▶ **YOUR INSTRUCTIONS**
Search the data below for the line containing "right knee: (563, 550)", then please set down that line and all remaining ones exactly as written.

═════ DATA IN THIS EXERCISE ═════

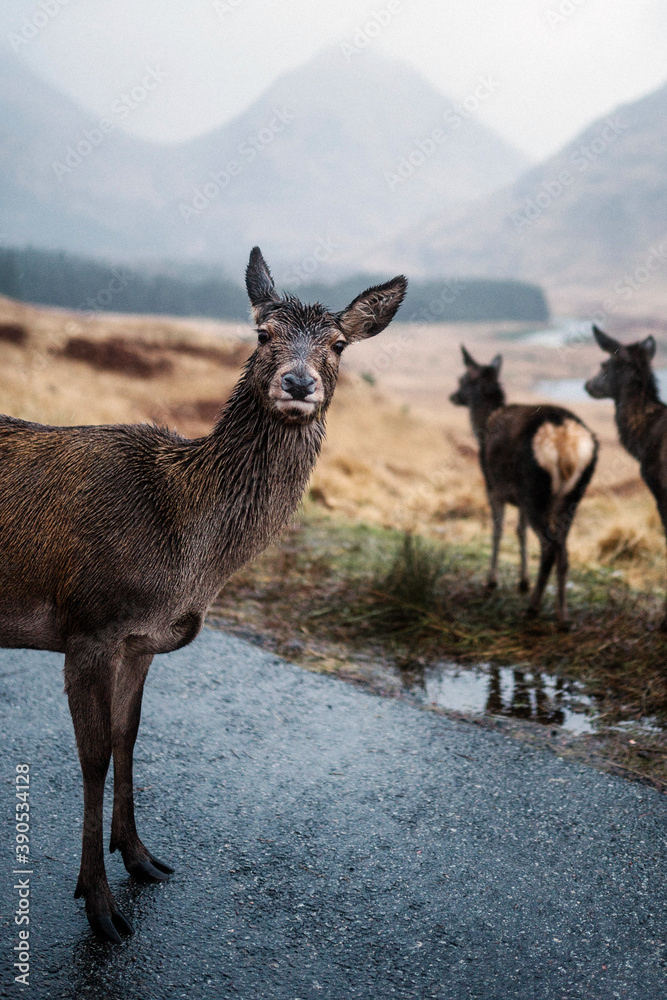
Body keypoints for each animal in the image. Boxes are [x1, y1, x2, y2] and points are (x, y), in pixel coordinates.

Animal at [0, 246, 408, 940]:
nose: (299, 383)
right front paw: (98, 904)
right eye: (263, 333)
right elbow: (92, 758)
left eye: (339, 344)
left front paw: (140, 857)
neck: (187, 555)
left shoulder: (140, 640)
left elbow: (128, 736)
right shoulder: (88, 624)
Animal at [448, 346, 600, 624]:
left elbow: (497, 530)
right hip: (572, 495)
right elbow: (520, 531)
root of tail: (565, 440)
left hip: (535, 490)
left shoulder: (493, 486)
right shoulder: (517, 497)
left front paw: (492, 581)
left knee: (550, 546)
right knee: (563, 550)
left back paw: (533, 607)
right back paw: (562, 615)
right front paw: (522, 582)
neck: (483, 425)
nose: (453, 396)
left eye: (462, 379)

═════

▶ **PROBLEM SOLUTION**
right knee: (563, 550)
left back paw: (533, 607)
right back paw: (562, 615)
right front paw: (522, 582)
neck: (483, 425)
nose: (453, 396)
left eye: (462, 379)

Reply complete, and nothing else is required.